All the free market idea is sick. Global warming, polluted water resources, destroyed ecosystem. No matter how wealthy you live for a few centuries which most people don't really, the world will be ruined as a result of it. You need to be completely brainwashed to believe in this kind of stuff.
Taking advantage of cheaper labor? Yes. But turn that around: isn't it good for those low-wage workers to be hired? Doesn't more demand for their labor increase market wages and give them more choices for work? The taking advantage of is mutual. Everybody wins.
As for ecological sustainability, Matt Ridley and others have made good arguments that economic progress is reducing our ecological impact.
No doubt through outsourcing you can manipulate the infrastructure of the racial makeup of a society.
This means you can have white people or to being near to white people like spanish people produce your product instead of black people or other undesirerable people.
This type of desirerable trade not only appears to make a purchased product appear superior, and less costly, it also has the availability to control the outcome of racial growth inside a country. Sort of a government without a government done through commerence, and business.
The U.S. population’s distribution by race and ethnicity in 2010 was this as follows:
White 223,553,265 persons of the population of 308,745,538 making ithe United States 72.4 % white out of 100% of the population excluding diversities.
Meaning you could cut the inferior percentage number in half to almost half white, white Jews, and to white mixed blood Native Americans.
Survey of Business Owners – White-Owned Firms: 2007
Whites owned 22.6 million nonfarm U.S. businesses in 2007, an increase of 13.6 percent from 2002. In 2007, White-owned firms accounted for 83.4 percent of all nonfarm businesses in the United States, 44.8 percent of total employment and 34.0 percent of total receipts.

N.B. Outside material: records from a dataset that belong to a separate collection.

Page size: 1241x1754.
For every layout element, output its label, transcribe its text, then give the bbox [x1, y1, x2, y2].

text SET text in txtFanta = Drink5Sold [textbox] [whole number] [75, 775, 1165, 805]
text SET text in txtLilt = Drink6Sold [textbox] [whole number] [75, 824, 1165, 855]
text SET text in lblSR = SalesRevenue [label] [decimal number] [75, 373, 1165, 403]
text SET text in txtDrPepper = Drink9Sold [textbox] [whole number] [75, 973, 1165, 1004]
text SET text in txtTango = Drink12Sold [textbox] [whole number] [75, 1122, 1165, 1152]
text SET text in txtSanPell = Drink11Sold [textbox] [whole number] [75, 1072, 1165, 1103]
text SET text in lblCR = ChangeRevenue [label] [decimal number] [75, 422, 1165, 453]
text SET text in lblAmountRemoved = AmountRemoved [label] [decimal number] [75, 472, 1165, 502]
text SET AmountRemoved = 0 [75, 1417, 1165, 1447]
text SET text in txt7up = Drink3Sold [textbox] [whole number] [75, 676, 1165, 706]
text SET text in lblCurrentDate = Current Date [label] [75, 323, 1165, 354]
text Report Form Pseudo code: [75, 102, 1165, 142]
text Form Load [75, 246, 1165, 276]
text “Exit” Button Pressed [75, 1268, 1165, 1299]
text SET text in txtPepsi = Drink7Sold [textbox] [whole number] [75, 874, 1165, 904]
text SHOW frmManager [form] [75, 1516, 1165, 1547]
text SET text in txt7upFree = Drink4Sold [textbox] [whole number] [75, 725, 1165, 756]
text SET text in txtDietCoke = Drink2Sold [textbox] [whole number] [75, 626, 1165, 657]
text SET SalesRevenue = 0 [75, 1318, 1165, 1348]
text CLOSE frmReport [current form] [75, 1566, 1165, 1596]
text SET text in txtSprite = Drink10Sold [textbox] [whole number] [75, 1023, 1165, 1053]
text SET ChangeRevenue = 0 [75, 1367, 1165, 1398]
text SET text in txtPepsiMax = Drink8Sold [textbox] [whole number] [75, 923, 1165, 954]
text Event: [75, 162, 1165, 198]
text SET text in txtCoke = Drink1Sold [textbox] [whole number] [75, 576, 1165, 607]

California had the most White-owned firms at 2.6 million (11.6 percent of all such firms), with receipts of $1.2 trillion (11.6 percent of all White-owned firm receipts). Texas was second with 1.8 million White-owned firms or 8.1 percent, with receipts of $800.3 billion or 7.8 percent. Florida was third with 1.7 million White-owned firms or 7.5 percent, with receipts of $592.1 billion or 5.8 percent. New York accounted for 6.6 percent of all White-owned firms, and 6.9 percent of receipts, while Illinois accounted for 4.0 percent of all White-owned firms, and 4.6 percent of receipts.
In 2007, there were 4.6 million White-owned employer firms. These firms employed 53.1 million persons with a total payroll of $1.9 trillion, an increase of 2.3 percent and 20.1 percent respectively from 2002. In 2007, these firms generated $9.4 trillion in receipts, an increase of 24.1 percent. Employer firms accounted for 20.6 percent of the total number of White-owned firms and 91.9 percent of White-owned firms’ gross receipts. The average receipts for these employer firms was $2.0 million.

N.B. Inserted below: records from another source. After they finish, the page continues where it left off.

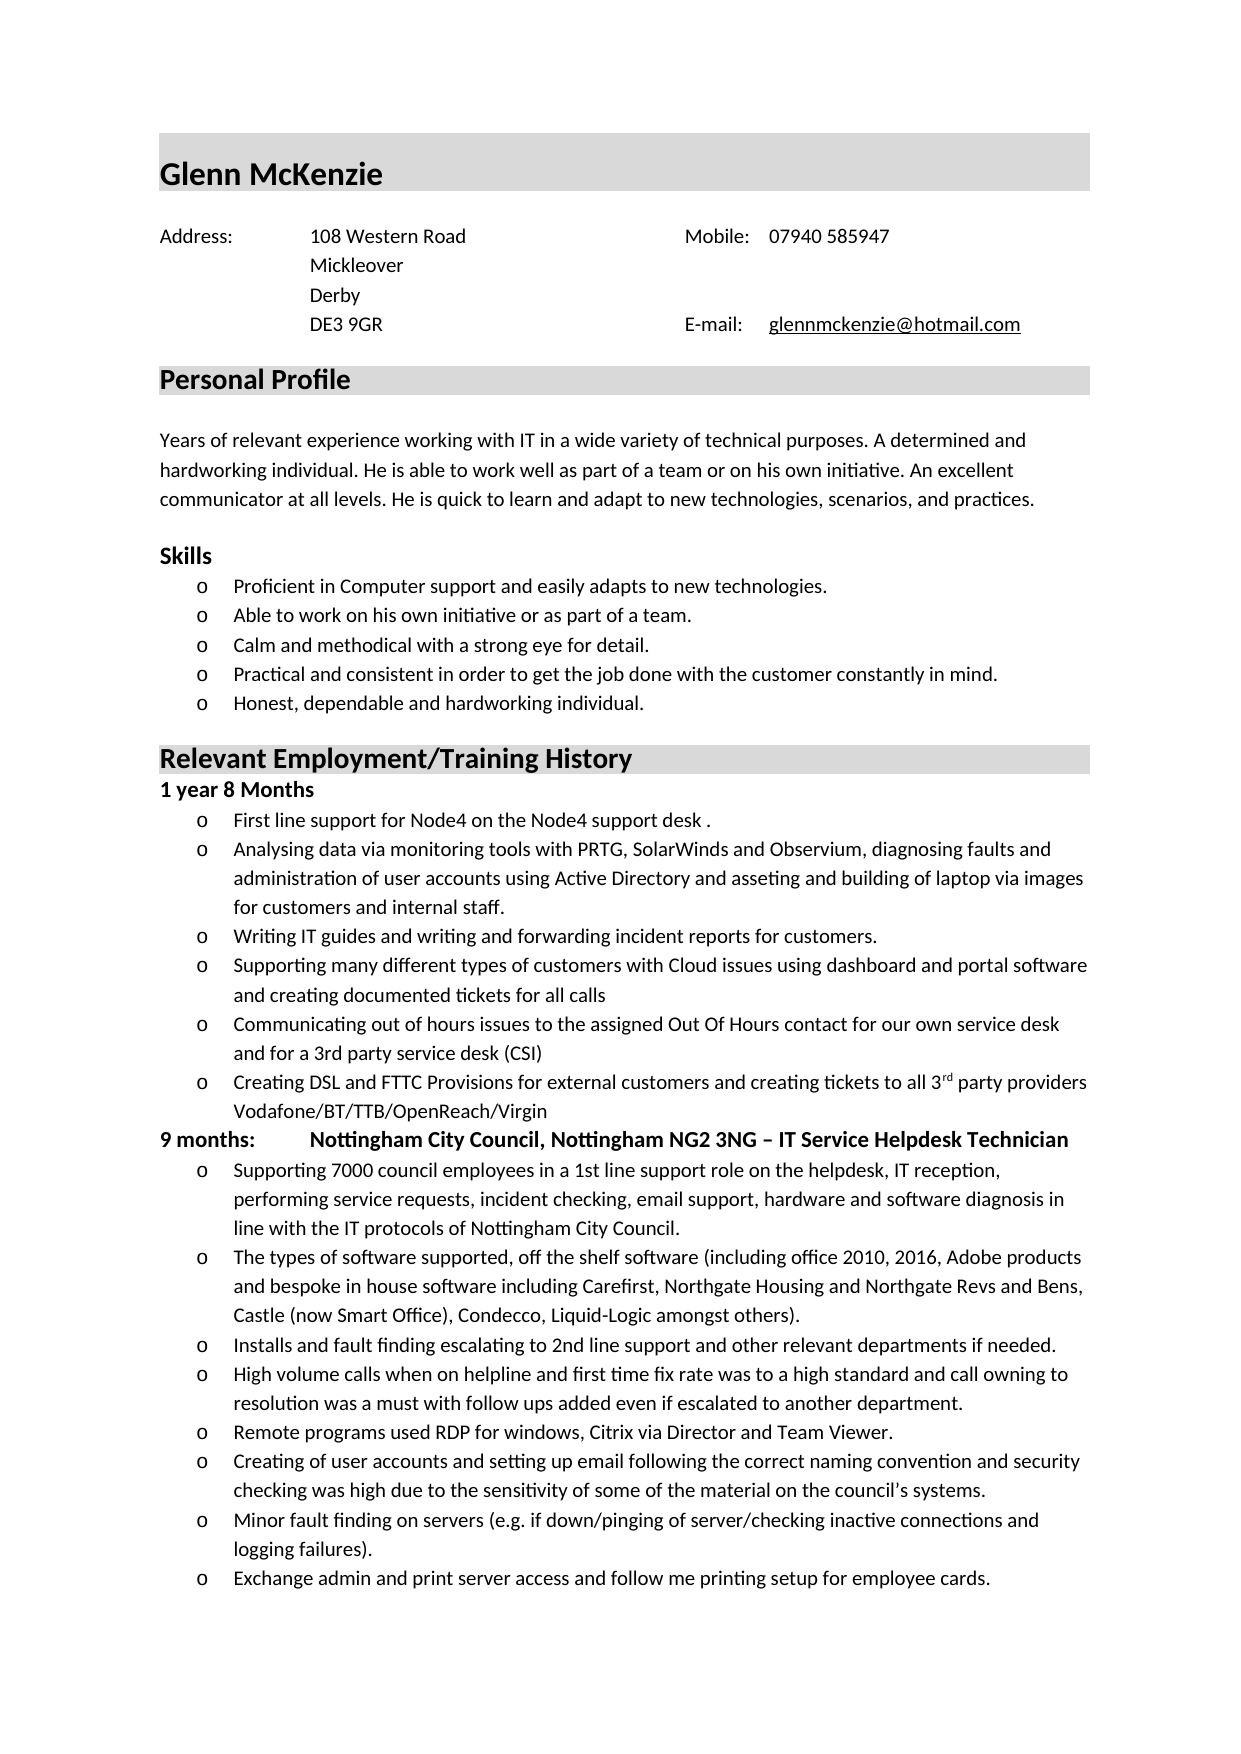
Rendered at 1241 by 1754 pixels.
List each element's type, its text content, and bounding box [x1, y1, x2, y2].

text Years of relevant experience working with IT in a wide variety of technical purposes. A determined and hardworking individual. He is able to work well as part of a team or on his own initiative. An excellent communicator at all levels. He is quick to learn and adapt to new technologies, scenarios, and practices. [159, 424, 1090, 512]
list Creating of user accounts and setting up email following the correct naming convention and security checking was high due to the sensitivity of some of the material on the council’s systems. [196, 1445, 1090, 1504]
list Analysing data via monitoring tools with PRTG, SolarWinds and Observium, diagnosing faults and administration of user accounts using Active Directory and asseting and building of laptop via images for customers and internal staff. [196, 833, 1090, 920]
text Derby [159, 279, 1090, 308]
text Address: 108 Western Road Mobile: 07940 585947 [159, 220, 1090, 249]
list Supporting 7000 council employees in a 1st line support role on the helpdesk, IT reception, performing service requests, incident checking, email support, hardware and software diagnosis in line with the IT protocols of Nottingham City Council. [196, 1154, 1090, 1241]
text Mickleover [159, 249, 1090, 279]
list Calm and methodical with a strong eye for detail. [196, 629, 1090, 658]
text Glenn McKenzie [159, 162, 1090, 191]
list Proficient in Computer support and easily adapts to new technologies. [196, 570, 1090, 599]
text Personal Profile [159, 366, 1090, 395]
list First line support for Node4 on the Node4 support desk . [196, 804, 1090, 833]
list Able to work on his own initiative or as part of a team. [196, 599, 1090, 629]
list Remote programs used RDP for windows, Citrix via Director and Team Viewer. [196, 1416, 1090, 1445]
list The types of software supported, off the shelf software (including office 2010, 2016, Adobe products and bespoke in house software including Carefirst, Northgate Housing and Northgate Revs and Bens, Castle (now Smart Office), Condecco, Liquid-Logic amongst others). [196, 1241, 1090, 1329]
list Creating DSL and FTTC Provisions for external customers and creating tickets to all 3rd party providers Vodafone/BT/TTB/OpenReach/Virgin [196, 1066, 1090, 1124]
list Practical and consistent in order to get the job done with the customer constantly in mind. [196, 658, 1090, 687]
text 1 year 8 Months [159, 774, 1090, 804]
text DE3 9GR E-mail: glennmckenzie@hotmail.com [159, 308, 1090, 337]
list Honest, dependable and hardworking individual. [196, 687, 1090, 716]
text Skills [159, 541, 1090, 570]
text Relevant Employment/Training History [159, 745, 1090, 774]
list Minor fault finding on servers (e.g. if down/pinging of server/checking inactive connections and logging failures). [196, 1504, 1090, 1562]
list High volume calls when on helpline and first time fix rate was to a high standard and call owning to resolution was a must with follow ups added even if escalated to another department. [196, 1358, 1090, 1416]
list Installs and fault finding escalating to 2nd line support and other relevant departments if needed. [196, 1329, 1090, 1358]
list Supporting many different types of customers with Cloud issues using dashboard and portal software and creating documented tickets for all calls [196, 949, 1090, 1008]
text 9 months: Nottingham City Council, Nottingham NG2 3NG – IT Service Helpdesk Technician [159, 1124, 1090, 1154]
list Communicating out of hours issues to the assigned Out Of Hours contact for our own service desk and for a 3rd party service desk (CSI) [196, 1008, 1090, 1066]
list Writing IT guides and writing and forwarding incident reports for customers. [196, 920, 1090, 949]
list Exchange admin and print server access and follow me printing setup for employee cards. [196, 1562, 1090, 1591]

In 2007, there were 18.0 million White-owned firms without paid employees. These firms generated $834.5 billion in receipts, an increase of 23.8 percent from 2002. In 2007, nonemployers accounted for 79.4 percent of the total number of White-owned firms and 8.1 percent of gross receipts. The average receipts for these nonemployer firms was $46,483.
This doesn’t include white owned farms.
Open trade could benifit the growth of internal and external Fascism.